The country continues to pledge, however, that it will meet a goal to eliminate the most extreme forms of rural poverty this year and “achieve the goal of building a moderately prosperous society in all respects,” a target that involves doubling GDP and average per-person disposable income from 2010. Reaching that target requires GDP growth in excess of 6 per cent this year – it’s unclear how China can achieve that, although government subsidies have been used to prop up incomes.

“Though many people misunderstand [moderately prosperous society] as a single concept, overall well-being actually includes many indices, and GDP growth is just a part of it,” said Li Huiyong, vice-president of Hwabao WP Fund Management, a Shanghai-based wealth manager.

”Against the backdrop of today’s China, it’s clear that chasing after high-speed growth isn’t wise or rational,” he said.

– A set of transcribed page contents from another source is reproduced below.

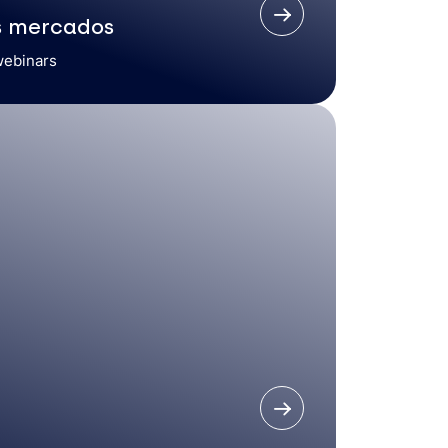
s mercados
webinars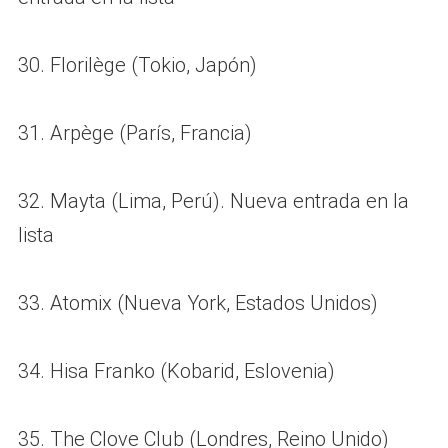
30. Florilège (Tokio, Japón)
31. Arpège (París, Francia)
32. Mayta (Lima, Perú). Nueva entrada en la
lista
33. Atomix (Nueva York, Estados Unidos)
34. Hisa Franko (Kobarid, Eslovenia)
35. The Clove Club (Londres, Reino Unido)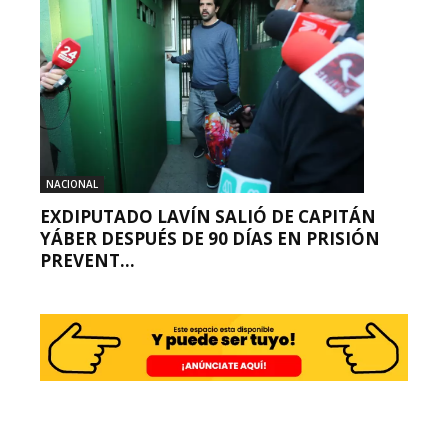
NACIONAL
EXDIPUTADO LAVÍN SALIÓ DE CAPITÁN
YÁBER DESPUÉS DE 90 DÍAS EN PRISIÓN
PREVENT...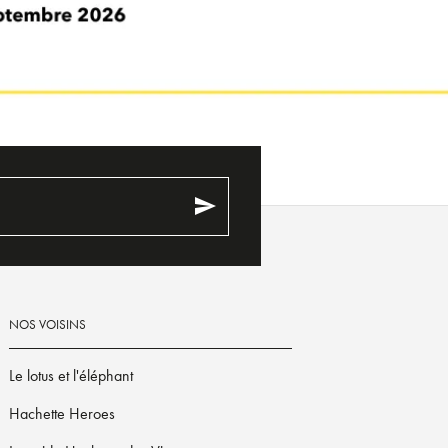
send
NOS VOISINS
Le lotus et l'éléphant
Hachette Heroes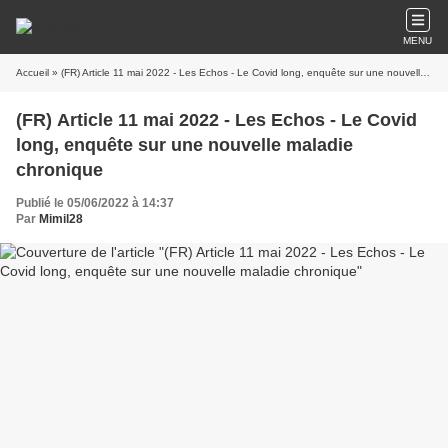
MENU
Accueil
» (FR) Article 11 mai 2022 - Les Echos - Le Covid long, enquête sur une nouvelle maladie chronique
(FR) Article 11 mai 2022 - Les Echos - Le Covid
long, enquête sur une nouvelle maladie
chronique
Publié le 05/06/2022 à 14:37
Par
Mimil28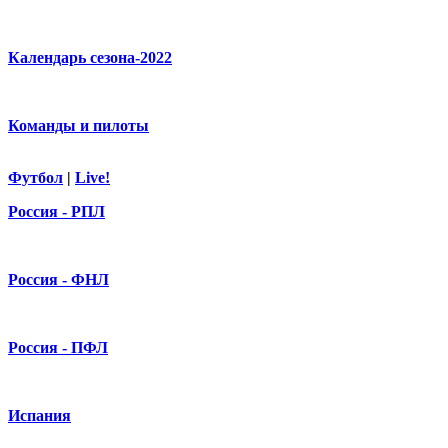
Календарь сезона-2022
Команды и пилоты
Футбол
|
Live!
Россия - РПЛ
Россия - ФНЛ
Россия - ПФЛ
Испания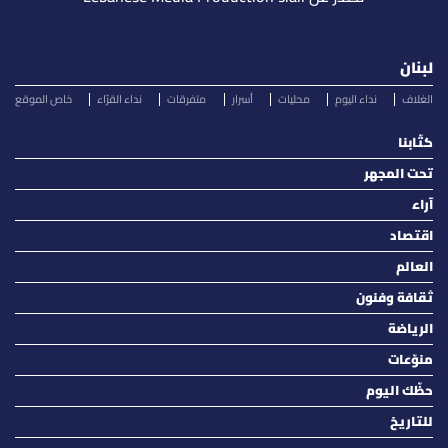
لبنان
الغلاف
نداء اليوم
محليات
أسرار
متفرقات
نداء القرّاء
خاص الموقع
كتّابنا
تحت المجهر
آراء
اقتصاد
العالم
ثقافة وفنون
الرياضة
منوّعات
حظّك اليوم
للتاريخ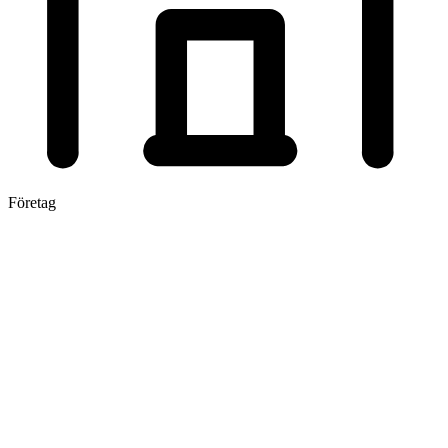
Företag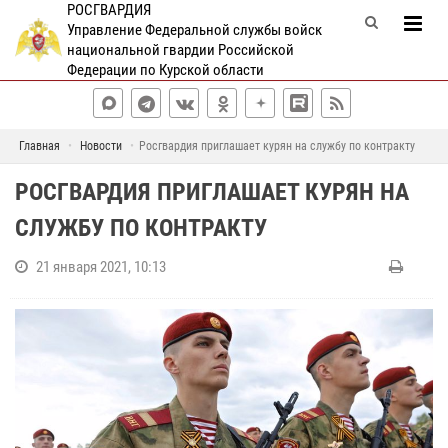
РОСГВАРДИЯ
Управление Федеральной службы войск
национальной гвардии Российской
Федерации по Курской области
Главная
Новости
Росгвардия приглашает курян на службу по контракту
РОСГВАРДИЯ ПРИГЛАШАЕТ КУРЯН НА
СЛУЖБУ ПО КОНТРАКТУ
21 января 2021, 10:13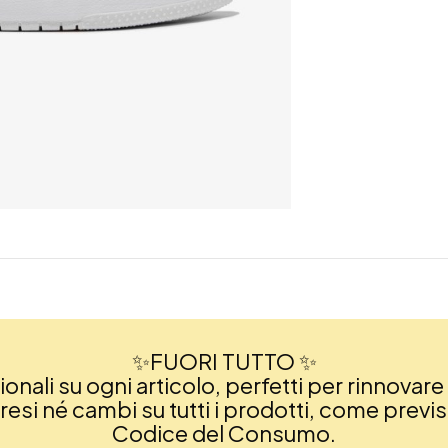
✨FUORI TUTTO ✨
nali su ogni articolo, perfetti per rinnovare 
si né cambi su tutti i prodotti, come previsto
Codice del Consumo.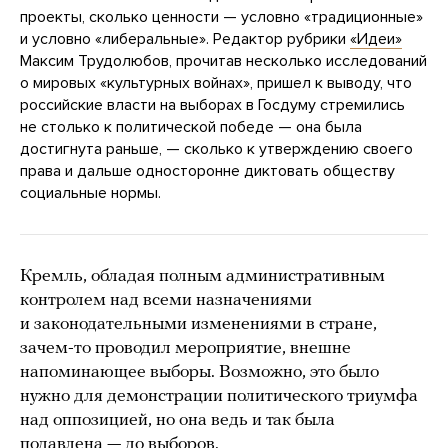
проекты, сколько ценности — условно «традиционные»
и условно «либеральные». Редактор рубрики
«Идеи»
Максим Трудолюбов, прочитав несколько исследований
о мировых «культурных войнах», пришел к выводу, что
российские власти на выборах в Госдуму стремились
не столько к политической победе — она была
достигнута раньше, — сколько к утверждению своего
права и дальше односторонне диктовать обществу
социальные нормы.
Кремль, обладая полным административным
контролем над всеми назначениями
и законодательными изменениями в стране,
зачем-то проводил мероприятие, внешне
напоминающее выборы. Возможно, это было
нужно для демонстрации политического триумфа
над оппозицией, но она ведь и так была
подавлена — до выборов.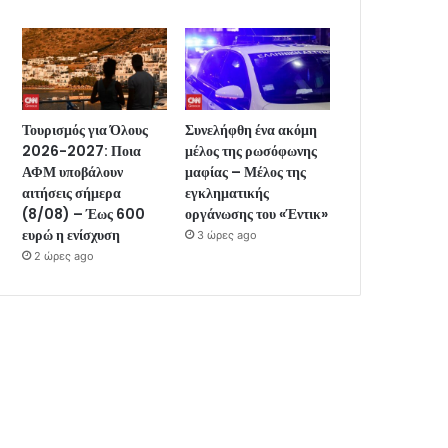
Τουρισμός για Όλους
Συνελήφθη ένα ακόμη
2026-2027: Ποια
μέλος της ρωσόφωνης
ΑΦΜ υποβάλουν
μαφίας – Μέλος της
αιτήσεις σήμερα
εγκληματικής
(8/08) – Έως 600
οργάνωσης του «Έντικ»
ευρώ η ενίσχυση
3 ώρες ago
2 ώρες ago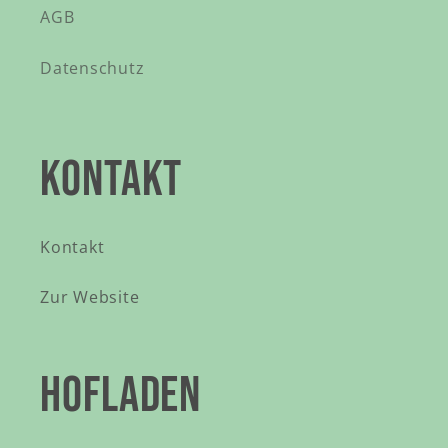
AGB
Datenschutz
KONTAKT
Kontakt
Zur Website
HOFLADEN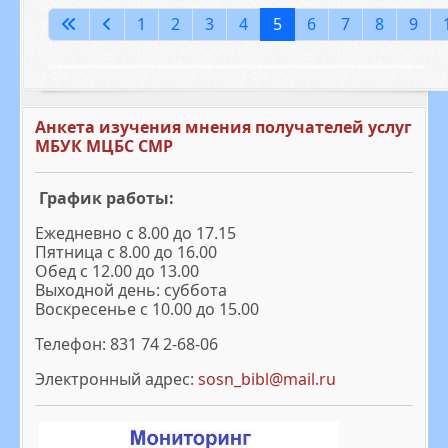
Страница 5 из 214
1
2
3
4
5
6
7
8
9
Анкета изучения мнения получателей услуг
МБУК МЦБС СМР
График работы:
Ежедневно с 8.00 до 17.15
Пятница с 8.00 до 16.00
Обед с 12.00 до 13.00
Выходной день: суббота
Воскресенье с 10.00 до 15.00
Телефон: 831 74 2-68-06
Электронный адрес:
sosn_bibl@mail.ru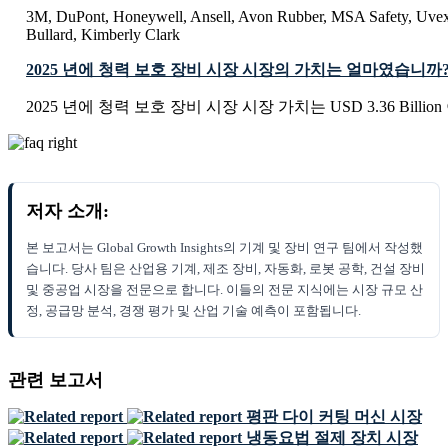
3M, DuPont, Honeywell, Ansell, Avon Rubber, MSA Safety, Uvex 
Bullard, Kimberly Clark
2025 년에 청력 보호 장비 시장 시장의 가치는 얼마였습니까
2025 년에 청력 보호 장비 시장 시장 가치는 USD 3.36 Billi
저자 소개:
본 보고서는 Global Growth Insights의 기계 및 장비 연구 팀에서 작성했
습니다. 당사 팀은 산업용 기계, 제조 장비, 자동화, 로봇 공학, 건설 장비
및 중공업 시장을 전문으로 합니다. 이들의 전문 지식에는 시장 규모 산
정, 공급망 분석, 경쟁 평가 및 산업 기술 예측이 포함됩니다.
관련 보고서
평판 다이 커팅 머신 시장
냉동요법 절제 장치 시장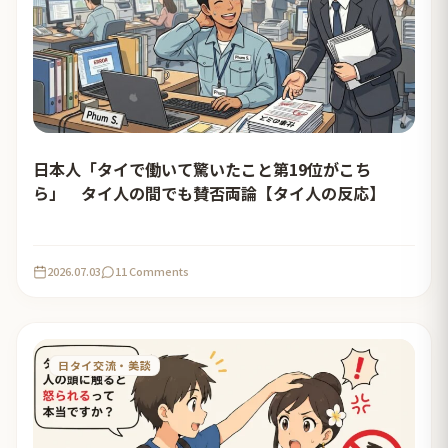
日本人「タイで働いて驚いたこと第19位がこち
ら」 タイ人の間でも賛否両論【タイ人の反応】
2026.07.03
11 Comments
日タイ交流・美談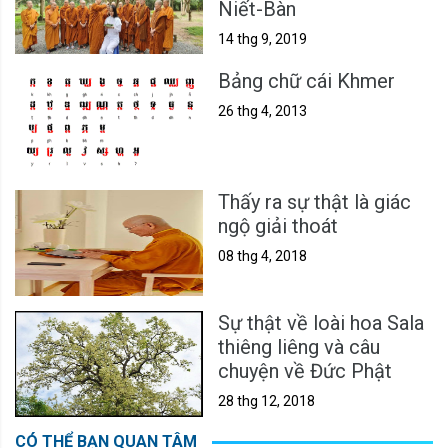
Niết-Bàn
14 thg 9, 2019
Bảng chữ cái Khmer
26 thg 4, 2013
Thấy ra sự thật là giác
ngộ giải thoát
08 thg 4, 2018
Sự thật về loài hoa Sala
thiêng liêng và câu
chuyện về Đức Phật
28 thg 12, 2018
CÓ THỂ BẠN QUAN TÂM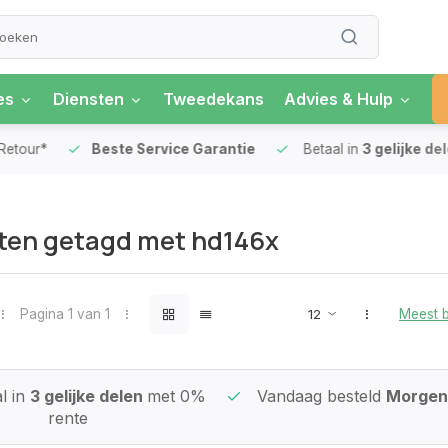
es
Diensten
Tweedekans
Advies & Hulp
our*
Beste Service Garantie
Betaal in
3 gelijke delen
ten getagd met hd146x
Pagina 1 van 1
Meest 
l in
3 gelijke delen
met 0%
Vandaag besteld
Morgen 
rente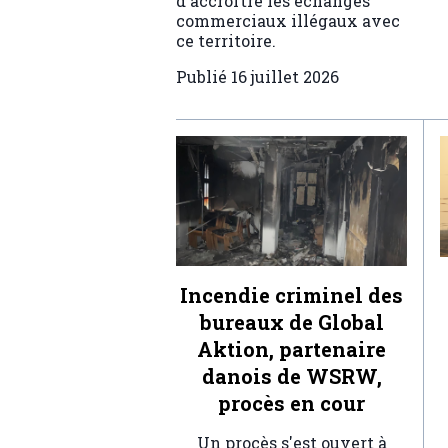
d'accroître les échanges
commerciaux illégaux avec
ce territoire.
Publié
16 juillet 2026
Incendie criminel des
bureaux de Global
Aktion, partenaire
danois de WSRW,
procès en cour
Un procès s'est ouvert à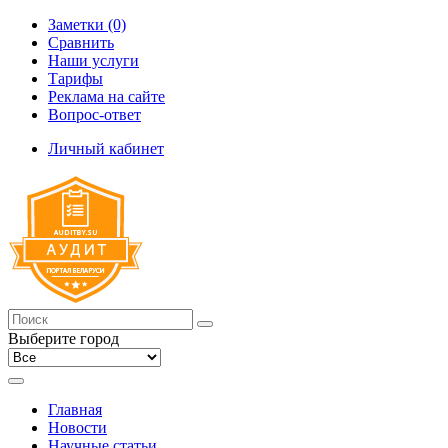
Заметки (0)
Сравнить
Наши услуги
Тарифы
Реклама на сайте
Вопрос-ответ
Личный кабинет
Выберите город
Главная
Новости
Научные статьи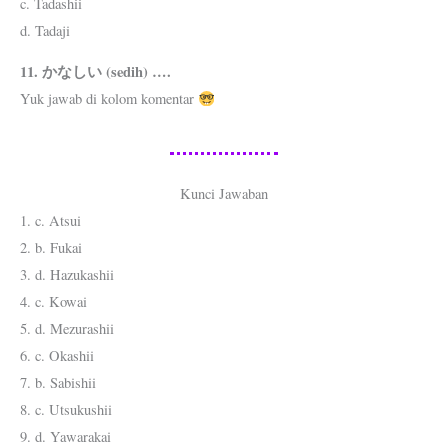
c. Tadashii
d. Tadaji
11. かなしい (sedih) ….
Yuk jawab di kolom komentar
Kunci Jawaban
1. c. Atsui
2. b. Fukai
3. d. Hazukashii
4. c. Kowai
5. d. Mezurashii
6. c. Okashii
7. b. Sabishii
8. c. Utsukushii
9. d. Yawarakai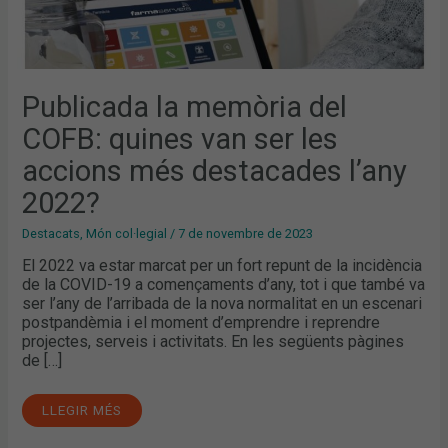
Publicada la memòria del
COFB: quines van ser les
accions més destacades l’any
2022?
Destacats
,
Món col·legial
/
7 de novembre de 2023
El 2022 va estar marcat per un fort repunt de la incidència
de la COVID-19 a començaments d’any, tot i que també va
ser l’any de l’arribada de la nova normalitat en un escenari
postpandèmia i el moment d’emprendre i reprendre
projectes, serveis i activitats. En les següents pàgines
de […]
LLEGIR MÉS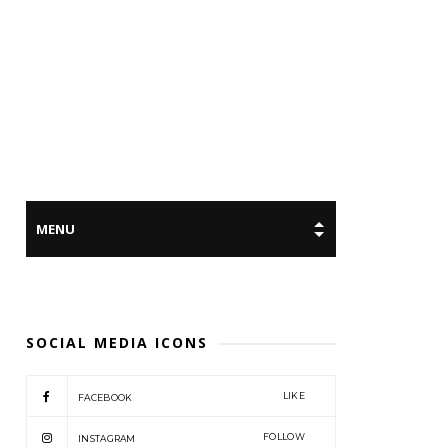
SOCIAL MEDIA ICONS
LIKE
FACEBOOK
FOLLOW
INSTAGRAM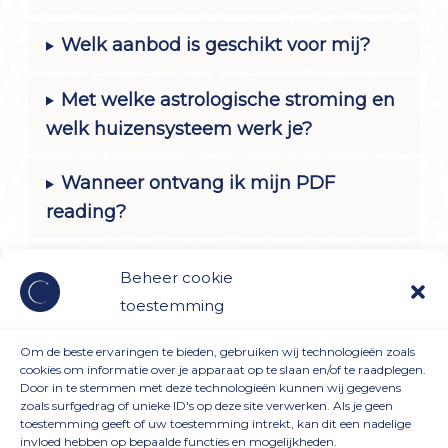
Welk aanbod is geschikt voor mij?
Met welke astrologische stroming en
welk huizensysteem werk je?
Wanneer ontvang ik mijn PDF
reading?
Kan ik een PDF reading annuleren?
Beheer cookie
toestemming
Kan ik een 1:1 consult annuleren?
Om de beste ervaringen te bieden, gebruiken wij technologieën zoals
cookies om informatie over je apparaat op te slaan en/of te raadplegen.
Door in te stemmen met deze technologieën kunnen wij gegevens
zoals surfgedrag of unieke ID's op deze site verwerken. Als je geen
toestemming geeft of uw toestemming intrekt, kan dit een nadelige
invloed hebben op bepaalde functies en mogelijkheden.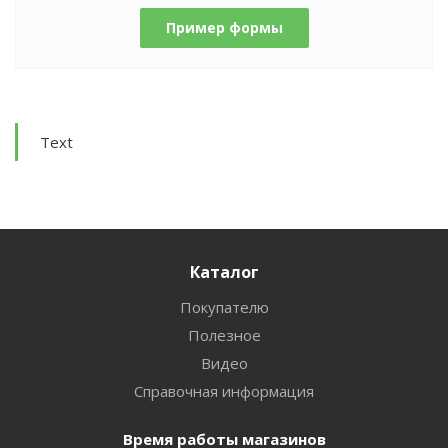
Пример формы
Text
Каталог
Покупателю
Полезное
Видео
Справочная информация
Время работы магазинов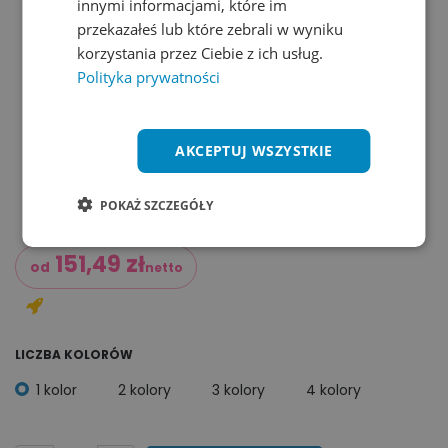
innymi informacjami, które im
przekazałeś lub które zebrali w wyniku
korzystania przez Ciebie z ich usług.
Polityka prywatności
AKCEPTUJ WSZYSTKIE
POKAŻ SZCZEGÓŁY
151,49
zł
od
netto
LICZBA KOLORÓW
1 kolor
2 kolory
3 kolory
4 kolory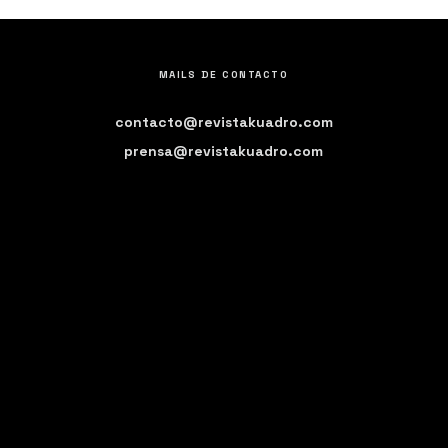
MAILS DE CONTACTO
contacto@revistakuadro.com
prensa@revistakuadro.com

Few expect China to permanently abandon GDP goals, which have governed the country’s development path for four decades.

Some, however, said China might be better continuing with that practice after this year.

“Personally I really hope the era of GDP targets will be over,” said Prof. Ding, although he acknowledged that is unlikely.

Still, the years of fixation on GDP has created “a lot of unnecessary waste in the process of chasing a numerical goal,” he said. “For example, in small rural villages, the same road is destroyed and rebuilt many times, just because that process creates GDP growth. But the point is, we haven’t created any tangible wealth, or anything truly effective.”